━━━ Extrait cité

I. INTRODUCTION :

L'appareillage prothétique des membres inférieurs connaît en cette fin de XXe siècle une évolution décisive.
 

S'il est hélas impossible de redonner sa jambe à l'amputé, il convient de souligner les efforts de recherche de certaines équipes de réadaptation, pour améliorer la qualité de vie de leurs patients, laquelle dépend étroitement des aspects biomécaniques et bioénergétiques de l'appareillage.
 

Chez l'adulte actif, amputé de cuisse, l'appareillage le plus prescrit en France est l'emboîture "contact" quadrilatérale, qui fait appel à une technique élaborée il y a plus de 30 ans (2).
 

Depuis une dizaine d'années, il existe une emboîture, mise au point aux Etats-Unis par John SABOLICH et son équipe (38), appelée CAT-CAM (Contoured Adducted Trochanteric-Controlled Alignment Method). Cette technique, très peu connue en France, présenterait, selon ses partisans, des qualités physiologiques et fonctionnelles tout à fait éminentes.

━━━━━━
━━━ Données fournies

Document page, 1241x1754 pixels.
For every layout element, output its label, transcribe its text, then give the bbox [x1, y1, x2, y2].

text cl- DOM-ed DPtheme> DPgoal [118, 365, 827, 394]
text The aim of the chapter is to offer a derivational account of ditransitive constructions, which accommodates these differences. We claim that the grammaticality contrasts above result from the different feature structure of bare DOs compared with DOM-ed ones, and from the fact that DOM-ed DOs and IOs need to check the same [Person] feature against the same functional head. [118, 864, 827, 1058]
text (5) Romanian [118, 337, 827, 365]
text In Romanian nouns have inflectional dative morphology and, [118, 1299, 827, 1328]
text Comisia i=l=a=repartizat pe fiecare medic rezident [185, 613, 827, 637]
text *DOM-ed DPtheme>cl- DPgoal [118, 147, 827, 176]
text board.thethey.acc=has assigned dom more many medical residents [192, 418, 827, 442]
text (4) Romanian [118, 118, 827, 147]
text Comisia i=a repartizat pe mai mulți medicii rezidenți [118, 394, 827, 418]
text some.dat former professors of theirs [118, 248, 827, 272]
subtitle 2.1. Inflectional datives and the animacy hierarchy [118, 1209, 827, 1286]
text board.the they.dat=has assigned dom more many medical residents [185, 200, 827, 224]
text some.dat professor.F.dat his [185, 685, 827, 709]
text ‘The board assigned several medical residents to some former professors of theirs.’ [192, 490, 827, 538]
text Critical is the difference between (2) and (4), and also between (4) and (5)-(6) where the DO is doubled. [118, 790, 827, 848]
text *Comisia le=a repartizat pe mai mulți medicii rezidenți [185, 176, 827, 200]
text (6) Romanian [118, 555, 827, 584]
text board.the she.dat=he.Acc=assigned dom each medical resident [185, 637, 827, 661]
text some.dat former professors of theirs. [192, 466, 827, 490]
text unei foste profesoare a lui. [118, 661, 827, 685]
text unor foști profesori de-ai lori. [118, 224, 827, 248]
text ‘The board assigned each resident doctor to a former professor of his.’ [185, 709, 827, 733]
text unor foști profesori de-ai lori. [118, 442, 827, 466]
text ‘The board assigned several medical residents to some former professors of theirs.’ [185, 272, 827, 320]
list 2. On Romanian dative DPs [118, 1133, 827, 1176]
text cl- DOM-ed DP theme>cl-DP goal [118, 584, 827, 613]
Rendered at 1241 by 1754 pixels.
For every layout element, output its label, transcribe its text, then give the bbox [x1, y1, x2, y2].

━━━━━━

▶ _Consigne 1_: Résumez en deux phrases l'extrait sur l'appareillage prothétique des membres inférieurs.
▶ _Consigne 2_: Poursuivez l'introduction sur l'appareillage prothétique des membres inférieurs à partir de sa dernière phrase.

▶ _Réponse 1_: L'appareillage prothétique des membres inférieurs connaît une évolution décisive en cette fin de XXe siècle, et certaines équipes de réadaptation cherchent à améliorer la qualité de vie des amputés, qui dépend étroitement des aspects biomécaniques et bioénergétiques de l'appareillage. Chez l'adulte actif amputé de cuisse, l'appareillage le plus prescrit en France est l'emboîture « contact » quadrilatérale, tandis que l'emboîture CAT-CAM, mise au point aux États-Unis par John SABOLICH et son équipe, reste très peu connue en France malgré les qualités physiologiques et fonctionnelles que lui prêtent ses partisans.

▶ _Réponse 2_:
 
 

Le but de notre étude est de contribuer à la réflexion sur les qualités de cette emboîture par rapport à la quadrilatérale, en posant la question de savoir si l'impression subjective de confort, soulignée par les patients équipés en CAT-CAM que nous avons interrogés, s'accompagne d'une amélioration réelle de leurs performances de marche et peut faire l'objet d'une justification scientifique.